From: Jarod Wilson <jarod@redhat.com>
To: Bjorn Helgaas <bhelgaas@google.com>
Cc: linux-kernel@vger.kernel.org,
"Rafael J. Wysocki" <rafael.j.wysocki@intel.com>,
linux-pci@vger.kernel.org
Subject: Re: [PATCH] pci/pciehp: bail on bogus pcie reads from removed devices
Date: Tue, 4 Aug 2015 13:21:23 -0400 [thread overview]
Message-ID: <55C0F493.7080604@redhat.com> (raw)
In-Reply-To: <20150804165642.GB17327@google.com>
On 8/4/2015 12:56 PM, Bjorn Helgaas wrote:
> On Tue, Aug 04, 2015 at 10:05:18AM -0400, Jarod Wilson wrote:
>> On Mon, Aug 3, 2015 at 12:14 AM, Bjorn Helgaas <bhelgaas@google.com> wrote:
>>
>>> On Tue, Jul 21, 2015 at 12:25:30PM -0400, Jarod Wilson wrote:
>>>> https://bugzilla.kernel.org/show_bug.cgi?id=99841
>>>>
>>>> Seems like a read of all 1's from a register of a device that has gone
>>>> away should be taken as a sign that the device has gone away.
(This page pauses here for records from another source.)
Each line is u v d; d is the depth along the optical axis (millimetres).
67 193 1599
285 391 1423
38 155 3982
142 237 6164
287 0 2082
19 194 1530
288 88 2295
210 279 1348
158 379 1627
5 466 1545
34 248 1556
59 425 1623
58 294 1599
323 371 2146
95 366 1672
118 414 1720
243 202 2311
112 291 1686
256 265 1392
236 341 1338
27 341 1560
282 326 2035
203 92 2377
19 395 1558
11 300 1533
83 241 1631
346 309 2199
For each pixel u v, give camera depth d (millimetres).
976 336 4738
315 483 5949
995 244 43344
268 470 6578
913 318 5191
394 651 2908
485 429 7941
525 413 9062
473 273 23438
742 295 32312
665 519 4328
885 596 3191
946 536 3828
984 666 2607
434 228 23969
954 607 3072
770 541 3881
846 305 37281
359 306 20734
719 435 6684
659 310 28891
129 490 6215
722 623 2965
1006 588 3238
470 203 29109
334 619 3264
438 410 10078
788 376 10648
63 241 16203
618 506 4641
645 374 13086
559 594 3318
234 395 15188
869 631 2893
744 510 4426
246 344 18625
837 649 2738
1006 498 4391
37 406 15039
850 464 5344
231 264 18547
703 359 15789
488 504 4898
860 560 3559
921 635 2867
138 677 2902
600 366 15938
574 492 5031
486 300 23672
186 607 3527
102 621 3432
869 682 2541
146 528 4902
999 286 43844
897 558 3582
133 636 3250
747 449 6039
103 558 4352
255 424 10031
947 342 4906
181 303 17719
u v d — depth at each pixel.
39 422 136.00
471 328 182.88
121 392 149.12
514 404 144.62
>>>> Section 6.2.10 of the PCIE spec (v4.0, rev 0.3, Feb 19, 2014) suggests as
>>>> much with this snippet:
>>>>
>>>> |IMPLEMENTATION NOTE
>>>> |Data Value of All 1’s
>>>> |Many platforms, including those supporting RP Extensions for DPC, can
>>>> |return a data value of all 1’s to software when an error is associated
>>>> |with a PCI Express Configuration, I/O, or Memory Read Request. During
>>> DPC,
>>>> |the Downstream Port discards Requests destined for the Link and
>>> completes
>>>> |them with an error (i.e., either with an Unsupported Request (UR) or
>>>> |Completer Abort (CA) Completion Status). By ending a series of MMIO or
>>>> |configuration space operations with a read to an address with a known
>>>> |data value not equal to all 1’s, software may determine if a Completer
>>>> |has been removed or DPC has been triggered.
>>>>
>>>> I'm not sure the above is directly relevant to this case, but the same
>>>> principle (reading all 1's means the device is probably gone) seems to
>>>> hold.
>>>>
>>>> This is based on part of a debugging patch Bjorn posted in the referenced
>>>> bugzilla, and its required to make the HP ZBook G2 I've got here not barf
>>>> when disconnecting a thunderbolt ethernet adapter and corrupt memory.
>>>>
>>>> Suggested-by: Bjorn Helgaas <bhelgaas@google.com>
>>>> CC: Bjorn Helgaas <bhelgaas@google.com>
>>>> CC: Rafael J. Wysocki <rafael.j.wysocki@intel.com>
>>>> CC: linux-pci@vger.kernel.org
>>>> Signed-off-by: Jarod Wilson <jarod@redhat.com>
>>>
>>> Hi Jarod,
>>>
>>> I think there are two issues here:
>>>
>>> 1) pciehp doesn't handle all 1's correctly
>>> 2) use-after-free of hotplug_slot
>>>
>>> This patch is for the first issue. I think it's correct, but I still
>>> have a question or two. I attached an updated version of the patch
>>> and changelog.
>>>
>>> Here's the path I think we're taking: 03:03.0 receives pciehp
>>> interrupt for removal (link down and card not present), and we call
>>> pciehp_unconfigure_device() for 05:00.0 and everything downstream from
>>> it. Part of this is removing 06:00.0. I expected this would use this
>>> path:
>>>
>>> pcie_port_remove_service # .remove method for 06:00.0
>>> dev_printk("unloading service driver ...")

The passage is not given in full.